*** Material shown Section Begins ***

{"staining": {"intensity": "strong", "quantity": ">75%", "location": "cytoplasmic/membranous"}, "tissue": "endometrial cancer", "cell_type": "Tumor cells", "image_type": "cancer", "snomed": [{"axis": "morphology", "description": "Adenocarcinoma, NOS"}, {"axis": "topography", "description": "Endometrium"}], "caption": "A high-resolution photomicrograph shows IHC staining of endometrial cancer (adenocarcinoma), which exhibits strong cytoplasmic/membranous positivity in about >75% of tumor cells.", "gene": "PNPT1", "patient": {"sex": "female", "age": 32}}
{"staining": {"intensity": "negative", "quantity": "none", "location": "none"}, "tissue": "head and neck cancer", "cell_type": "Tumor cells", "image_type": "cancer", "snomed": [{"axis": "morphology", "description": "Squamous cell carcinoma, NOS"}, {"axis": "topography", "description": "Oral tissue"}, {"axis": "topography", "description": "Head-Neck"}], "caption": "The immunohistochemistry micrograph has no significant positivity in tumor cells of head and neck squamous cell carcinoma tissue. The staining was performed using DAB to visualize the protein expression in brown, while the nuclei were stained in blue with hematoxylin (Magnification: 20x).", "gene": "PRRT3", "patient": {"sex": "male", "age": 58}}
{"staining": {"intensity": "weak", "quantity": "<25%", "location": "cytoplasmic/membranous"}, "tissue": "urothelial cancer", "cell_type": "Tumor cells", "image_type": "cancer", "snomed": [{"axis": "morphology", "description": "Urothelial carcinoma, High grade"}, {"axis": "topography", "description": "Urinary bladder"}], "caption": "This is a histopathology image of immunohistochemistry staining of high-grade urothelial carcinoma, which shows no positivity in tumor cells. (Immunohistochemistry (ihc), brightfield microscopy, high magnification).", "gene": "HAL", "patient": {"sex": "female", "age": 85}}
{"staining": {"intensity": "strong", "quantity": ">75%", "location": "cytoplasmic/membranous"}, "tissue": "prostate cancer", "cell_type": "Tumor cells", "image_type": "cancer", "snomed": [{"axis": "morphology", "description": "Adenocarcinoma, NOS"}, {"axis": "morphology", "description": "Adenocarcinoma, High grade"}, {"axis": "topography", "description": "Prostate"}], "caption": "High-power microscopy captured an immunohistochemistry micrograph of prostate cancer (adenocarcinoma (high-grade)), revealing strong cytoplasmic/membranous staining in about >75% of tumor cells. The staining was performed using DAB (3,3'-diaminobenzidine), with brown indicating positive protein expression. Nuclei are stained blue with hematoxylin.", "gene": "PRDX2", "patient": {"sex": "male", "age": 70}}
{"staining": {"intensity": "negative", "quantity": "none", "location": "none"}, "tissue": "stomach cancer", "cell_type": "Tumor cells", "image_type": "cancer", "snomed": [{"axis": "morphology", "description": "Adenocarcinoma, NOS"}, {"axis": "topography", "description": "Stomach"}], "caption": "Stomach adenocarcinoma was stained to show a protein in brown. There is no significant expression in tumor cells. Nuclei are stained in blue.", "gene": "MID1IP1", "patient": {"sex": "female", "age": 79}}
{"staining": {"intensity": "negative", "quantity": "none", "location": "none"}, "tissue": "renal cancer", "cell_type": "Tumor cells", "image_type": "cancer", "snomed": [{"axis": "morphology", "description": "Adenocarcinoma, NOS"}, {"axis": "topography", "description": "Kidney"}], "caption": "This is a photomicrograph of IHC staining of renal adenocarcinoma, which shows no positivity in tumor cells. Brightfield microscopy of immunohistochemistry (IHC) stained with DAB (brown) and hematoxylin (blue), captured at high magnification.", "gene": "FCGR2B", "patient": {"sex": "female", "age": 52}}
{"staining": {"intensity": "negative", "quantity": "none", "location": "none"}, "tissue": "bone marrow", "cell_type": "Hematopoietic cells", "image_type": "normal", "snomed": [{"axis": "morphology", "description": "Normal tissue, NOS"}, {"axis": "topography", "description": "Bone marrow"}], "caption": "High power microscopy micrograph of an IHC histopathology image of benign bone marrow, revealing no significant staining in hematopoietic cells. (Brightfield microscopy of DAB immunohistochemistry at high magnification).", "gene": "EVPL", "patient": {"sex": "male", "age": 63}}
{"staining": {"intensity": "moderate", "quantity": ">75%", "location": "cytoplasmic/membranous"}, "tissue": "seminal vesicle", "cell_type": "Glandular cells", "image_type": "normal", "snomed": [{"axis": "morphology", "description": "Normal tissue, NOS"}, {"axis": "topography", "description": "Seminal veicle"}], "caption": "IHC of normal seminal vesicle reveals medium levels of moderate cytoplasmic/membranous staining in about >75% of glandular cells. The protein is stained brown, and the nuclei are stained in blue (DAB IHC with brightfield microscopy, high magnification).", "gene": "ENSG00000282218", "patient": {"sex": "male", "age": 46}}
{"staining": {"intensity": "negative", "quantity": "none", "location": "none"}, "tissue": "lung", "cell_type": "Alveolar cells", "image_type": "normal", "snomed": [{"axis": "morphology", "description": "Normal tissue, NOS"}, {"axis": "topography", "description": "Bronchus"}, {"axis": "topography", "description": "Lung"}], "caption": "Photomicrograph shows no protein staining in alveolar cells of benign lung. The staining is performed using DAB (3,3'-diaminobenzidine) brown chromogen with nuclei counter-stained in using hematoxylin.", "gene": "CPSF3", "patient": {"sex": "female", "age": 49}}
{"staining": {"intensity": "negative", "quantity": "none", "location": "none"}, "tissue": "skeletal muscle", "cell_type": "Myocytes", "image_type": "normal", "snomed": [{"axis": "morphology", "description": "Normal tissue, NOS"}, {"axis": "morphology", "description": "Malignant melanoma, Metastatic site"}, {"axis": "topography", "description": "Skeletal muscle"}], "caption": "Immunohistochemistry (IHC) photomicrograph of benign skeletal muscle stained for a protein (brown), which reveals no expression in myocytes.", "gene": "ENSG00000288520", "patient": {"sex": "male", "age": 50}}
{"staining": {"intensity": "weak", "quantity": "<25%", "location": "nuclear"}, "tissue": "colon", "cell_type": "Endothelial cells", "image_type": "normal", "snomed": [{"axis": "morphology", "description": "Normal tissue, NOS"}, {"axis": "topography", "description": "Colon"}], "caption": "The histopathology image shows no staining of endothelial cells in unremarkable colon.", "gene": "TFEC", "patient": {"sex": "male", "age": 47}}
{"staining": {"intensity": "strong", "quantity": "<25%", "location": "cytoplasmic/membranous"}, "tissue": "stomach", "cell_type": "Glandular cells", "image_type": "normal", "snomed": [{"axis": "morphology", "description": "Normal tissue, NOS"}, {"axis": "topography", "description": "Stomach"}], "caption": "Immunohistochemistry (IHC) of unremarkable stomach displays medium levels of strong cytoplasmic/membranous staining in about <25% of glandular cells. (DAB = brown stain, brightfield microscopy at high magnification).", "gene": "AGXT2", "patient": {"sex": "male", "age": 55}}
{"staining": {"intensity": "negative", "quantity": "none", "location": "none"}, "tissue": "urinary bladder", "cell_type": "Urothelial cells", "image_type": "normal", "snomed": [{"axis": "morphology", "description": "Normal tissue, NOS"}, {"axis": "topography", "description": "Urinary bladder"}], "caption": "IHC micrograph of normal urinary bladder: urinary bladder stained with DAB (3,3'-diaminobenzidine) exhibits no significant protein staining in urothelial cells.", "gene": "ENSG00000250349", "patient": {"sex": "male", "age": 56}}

*** Material shown Section Ends ***

* **Problem**
Keeping every line exactly as it is, copy all the records.

* **Answer to this exercise**
{"staining": {"intensity": "strong", "quantity": ">75%", "location": "cytoplasmic/membranous"}, "tissue": "endometrial cancer", "cell_type": "Tumor cells", "image_type": "cancer", "snomed": [{"axis": "morphology", "description": "Adenocarcinoma, NOS"}, {"axis": "topography", "description": "Endometrium"}], "caption": "A high-resolution photomicrograph shows IHC staining of endometrial cancer (adenocarcinoma), which exhibits strong cytoplasmic/membranous positivity in about >75% of tumor cells.", "gene": "PNPT1", "patient": {"sex": "female", "age": 32}}
{"staining": {"intensity": "negative", "quantity": "none", "location": "none"}, "tissue": "head and neck cancer", "cell_type": "Tumor cells", "image_type": "cancer", "snomed": [{"axis": "morphology", "description": "Squamous cell carcinoma, NOS"}, {"axis": "topography", "description": "Oral tissue"}, {"axis": "topography", "description": "Head-Neck"}], "caption": "The immunohistochemistry micrograph has no significant positivity in tumor cells of head and neck squamous cell carcinoma tissue. The staining was performed using DAB to visualize the protein expression in brown, while the nuclei were stained in blue with hematoxylin (Magnification: 20x).", "gene": "PRRT3", "patient": {"sex": "male", "age": 58}}
{"staining": {"intensity": "weak", "quantity": "<25%", "location": "cytoplasmic/membranous"}, "tissue": "urothelial cancer", "cell_type": "Tumor cells", "image_type": "cancer", "snomed": [{"axis": "morphology", "description": "Urothelial carcinoma, High grade"}, {"axis": "topography", "description": "Urinary bladder"}], "caption": "This is a histopathology image of immunohistochemistry staining of high-grade urothelial carcinoma, which shows no positivity in tumor cells. (Immunohistochemistry (ihc), brightfield microscopy, high magnification).", "gene": "HAL", "patient": {"sex": "female", "age": 85}}
{"staining": {"intensity": "strong", "quantity": ">75%", "location": "cytoplasmic/membranous"}, "tissue": "prostate cancer", "cell_type": "Tumor cells", "image_type": "cancer", "snomed": [{"axis": "morphology", "description": "Adenocarcinoma, NOS"}, {"axis": "morphology", "description": "Adenocarcinoma, High grade"}, {"axis": "topography", "description": "Prostate"}], "caption": "High-power microscopy captured an immunohistochemistry micrograph of prostate cancer (adenocarcinoma (high-grade)), revealing strong cytoplasmic/membranous staining in about >75% of tumor cells. The staining was performed using DAB (3,3'-diaminobenzidine), with brown indicating positive protein expression. Nuclei are stained blue with hematoxylin.", "gene": "PRDX2", "patient": {"sex": "male", "age": 70}}
{"staining": {"intensity": "negative", "quantity": "none", "location": "none"}, "tissue": "stomach cancer", "cell_type": "Tumor cells", "image_type": "cancer", "snomed": [{"axis": "morphology", "description": "Adenocarcinoma, NOS"}, {"axis": "topography", "description": "Stomach"}], "caption": "Stomach adenocarcinoma was stained to show a protein in brown. There is no significant expression in tumor cells. Nuclei are stained in blue.", "gene": "MID1IP1", "patient": {"sex": "female", "age": 79}}
{"staining": {"intensity": "negative", "quantity": "none", "location": "none"}, "tissue": "renal cancer", "cell_type": "Tumor cells", "image_type": "cancer", "snomed": [{"axis": "morphology", "description": "Adenocarcinoma, NOS"}, {"axis": "topography", "description": "Kidney"}], "caption": "This is a photomicrograph of IHC staining of renal adenocarcinoma, which shows no positivity in tumor cells. Brightfield microscopy of immunohistochemistry (IHC) stained with DAB (brown) and hematoxylin (blue), captured at high magnification.", "gene": "FCGR2B", "patient": {"sex": "female", "age": 52}}
{"staining": {"intensity": "negative", "quantity": "none", "location": "none"}, "tissue": "bone marrow", "cell_type": "Hematopoietic cells", "image_type": "normal", "snomed": [{"axis": "morphology", "description": "Normal tissue, NOS"}, {"axis": "topography", "description": "Bone marrow"}], "caption": "High power microscopy micrograph of an IHC histopathology image of benign bone marrow, revealing no significant staining in hematopoietic cells. (Brightfield microscopy of DAB immunohistochemistry at high magnification).", "gene": "EVPL", "patient": {"sex": "male", "age": 63}}
{"staining": {"intensity": "moderate", "quantity": ">75%", "location": "cytoplasmic/membranous"}, "tissue": "seminal vesicle", "cell_type": "Glandular cells", "image_type": "normal", "snomed": [{"axis": "morphology", "description": "Normal tissue, NOS"}, {"axis": "topography", "description": "Seminal veicle"}], "caption": "IHC of normal seminal vesicle reveals medium levels of moderate cytoplasmic/membranous staining in about >75% of glandular cells. The protein is stained brown, and the nuclei are stained in blue (DAB IHC with brightfield microscopy, high magnification).", "gene": "ENSG00000282218", "patient": {"sex": "male", "age": 46}}
{"staining": {"intensity": "negative", "quantity": "none", "location": "none"}, "tissue": "lung", "cell_type": "Alveolar cells", "image_type": "normal", "snomed": [{"axis": "morphology", "description": "Normal tissue, NOS"}, {"axis": "topography", "description": "Bronchus"}, {"axis": "topography", "description": "Lung"}], "caption": "Photomicrograph shows no protein staining in alveolar cells of benign lung. The staining is performed using DAB (3,3'-diaminobenzidine) brown chromogen with nuclei counter-stained in using hematoxylin.", "gene": "CPSF3", "patient": {"sex": "female", "age": 49}}
{"staining": {"intensity": "negative", "quantity": "none", "location": "none"}, "tissue": "skeletal muscle", "cell_type": "Myocytes", "image_type": "normal", "snomed": [{"axis": "morphology", "description": "Normal tissue, NOS"}, {"axis": "morphology", "description": "Malignant melanoma, Metastatic site"}, {"axis": "topography", "description": "Skeletal muscle"}], "caption": "Immunohistochemistry (IHC) photomicrograph of benign skeletal muscle stained for a protein (brown), which reveals no expression in myocytes.", "gene": "ENSG00000288520", "patient": {"sex": "male", "age": 50}}
{"staining": {"intensity": "weak", "quantity": "<25%", "location": "nuclear"}, "tissue": "colon", "cell_type": "Endothelial cells", "image_type": "normal", "snomed": [{"axis": "morphology", "description": "Normal tissue, NOS"}, {"axis": "topography", "description": "Colon"}], "caption": "The histopathology image shows no staining of endothelial cells in unremarkable colon.", "gene": "TFEC", "patient": {"sex": "male", "age": 47}}
{"staining": {"intensity": "strong", "quantity": "<25%", "location": "cytoplasmic/membranous"}, "tissue": "stomach", "cell_type": "Glandular cells", "image_type": "normal", "snomed": [{"axis": "morphology", "description": "Normal tissue, NOS"}, {"axis": "topography", "description": "Stomach"}], "caption": "Immunohistochemistry (IHC) of unremarkable stomach displays medium levels of strong cytoplasmic/membranous staining in about <25% of glandular cells. (DAB = brown stain, brightfield microscopy at high magnification).", "gene": "AGXT2", "patient": {"sex": "male", "age": 55}}
{"staining": {"intensity": "negative", "quantity": "none", "location": "none"}, "tissue": "urinary bladder", "cell_type": "Urothelial cells", "image_type": "normal", "snomed": [{"axis": "morphology", "description": "Normal tissue, NOS"}, {"axis": "topography", "description": "Urinary bladder"}], "caption": "IHC micrograph of normal urinary bladder: urinary bladder stained with DAB (3,3'-diaminobenzidine) exhibits no significant protein staining in urothelial cells.", "gene": "ENSG00000250349", "patient": {"sex": "male", "age": 56}}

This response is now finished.